Goal of the exercise:
Count the lines in the rows below that contain the string "flask". Give only the number.

Data to examine:

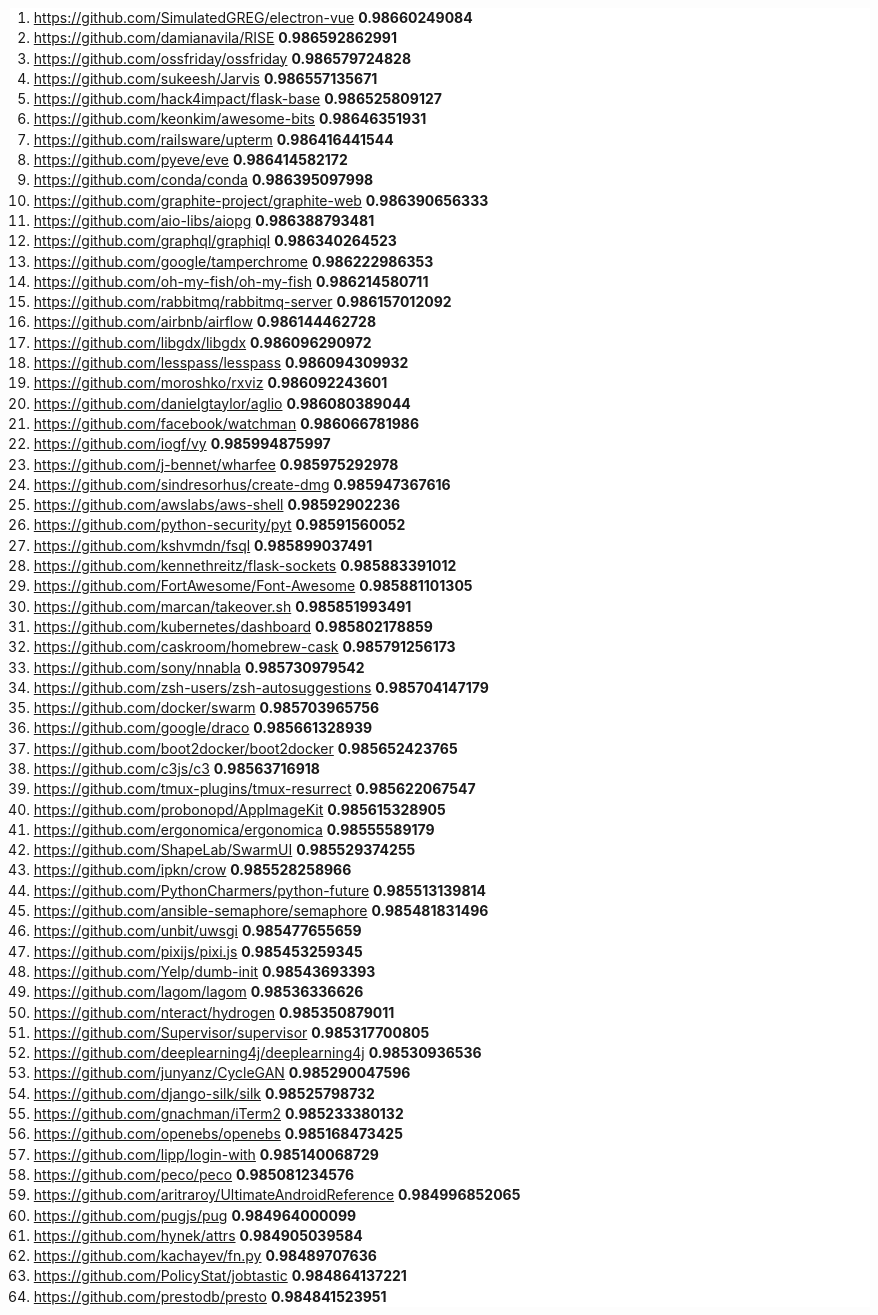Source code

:  1. https://github.com/SimulatedGREG/electron-vue **0.98660249084**
 1. https://github.com/damianavila/RISE **0.986592862991**
 1. https://github.com/ossfriday/ossfriday **0.986579724828**
 1. https://github.com/sukeesh/Jarvis **0.986557135671**
 1. https://github.com/hack4impact/flask-base **0.986525809127**
 1. https://github.com/keonkim/awesome-bits **0.98646351931**
 1. https://github.com/railsware/upterm **0.986416441544**
 1. https://github.com/pyeve/eve **0.986414582172**
 1. https://github.com/conda/conda **0.986395097998**
 1. https://github.com/graphite-project/graphite-web **0.986390656333**
 1. https://github.com/aio-libs/aiopg **0.986388793481**
 1. https://github.com/graphql/graphiql **0.986340264523**
 1. https://github.com/google/tamperchrome **0.986222986353**
 1. https://github.com/oh-my-fish/oh-my-fish **0.986214580711**
 1. https://github.com/rabbitmq/rabbitmq-server **0.986157012092**
 1. https://github.com/airbnb/airflow **0.986144462728**
 1. https://github.com/libgdx/libgdx **0.986096290972**
 1. https://github.com/lesspass/lesspass **0.986094309932**
 1. https://github.com/moroshko/rxviz **0.986092243601**
 1. https://github.com/danielgtaylor/aglio **0.986080389044**
 1. https://github.com/facebook/watchman **0.986066781986**
 1. https://github.com/iogf/vy **0.985994875997**
 1. https://github.com/j-bennet/wharfee **0.985975292978**
 1. https://github.com/sindresorhus/create-dmg **0.985947367616**
 1. https://github.com/awslabs/aws-shell **0.98592902236**
 1. https://github.com/python-security/pyt **0.98591560052**
 1. https://github.com/kshvmdn/fsql **0.985899037491**
 1. https://github.com/kennethreitz/flask-sockets **0.985883391012**
 1. https://github.com/FortAwesome/Font-Awesome **0.985881101305**
 1. https://github.com/marcan/takeover.sh **0.985851993491**
 1. https://github.com/kubernetes/dashboard **0.985802178859**
 1. https://github.com/caskroom/homebrew-cask **0.985791256173**
 1. https://github.com/sony/nnabla **0.985730979542**
 1. https://github.com/zsh-users/zsh-autosuggestions **0.985704147179**
 1. https://github.com/docker/swarm **0.985703965756**
 1. https://github.com/google/draco **0.985661328939**
 1. https://github.com/boot2docker/boot2docker **0.985652423765**
 1. https://github.com/c3js/c3 **0.98563716918**
 1. https://github.com/tmux-plugins/tmux-resurrect **0.985622067547**
 1. https://github.com/probonopd/AppImageKit **0.985615328905**
 1. https://github.com/ergonomica/ergonomica **0.98555589179**
 1. https://github.com/ShapeLab/SwarmUI **0.985529374255**
 1. https://github.com/ipkn/crow **0.985528258966**
 1. https://github.com/PythonCharmers/python-future **0.985513139814**
 1. https://github.com/ansible-semaphore/semaphore **0.985481831496**
 1. https://github.com/unbit/uwsgi **0.985477655659**
 1. https://github.com/pixijs/pixi.js **0.985453259345**
 1. https://github.com/Yelp/dumb-init **0.98543693393**
 1. https://github.com/lagom/lagom **0.98536336626**
 1. https://github.com/nteract/hydrogen **0.985350879011**
 1. https://github.com/Supervisor/supervisor **0.985317700805**
 1. https://github.com/deeplearning4j/deeplearning4j **0.98530936536**
 1. https://github.com/junyanz/CycleGAN **0.985290047596**
 1. https://github.com/django-silk/silk **0.98525798732**
 1. https://github.com/gnachman/iTerm2 **0.985233380132**
 1. https://github.com/openebs/openebs **0.985168473425**
 1. https://github.com/lipp/login-with **0.985140068729**
 1. https://github.com/peco/peco **0.985081234576**
 1. https://github.com/aritraroy/UltimateAndroidReference **0.984996852065**
 1. https://github.com/pugjs/pug **0.984964000099**
 1. https://github.com/hynek/attrs **0.984905039584**
 1. https://github.com/kachayev/fn.py **0.98489707636**
 1. https://github.com/PolicyStat/jobtastic **0.984864137221**
 1. https://github.com/prestodb/presto **0.984841523951**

Response to the exercise:
2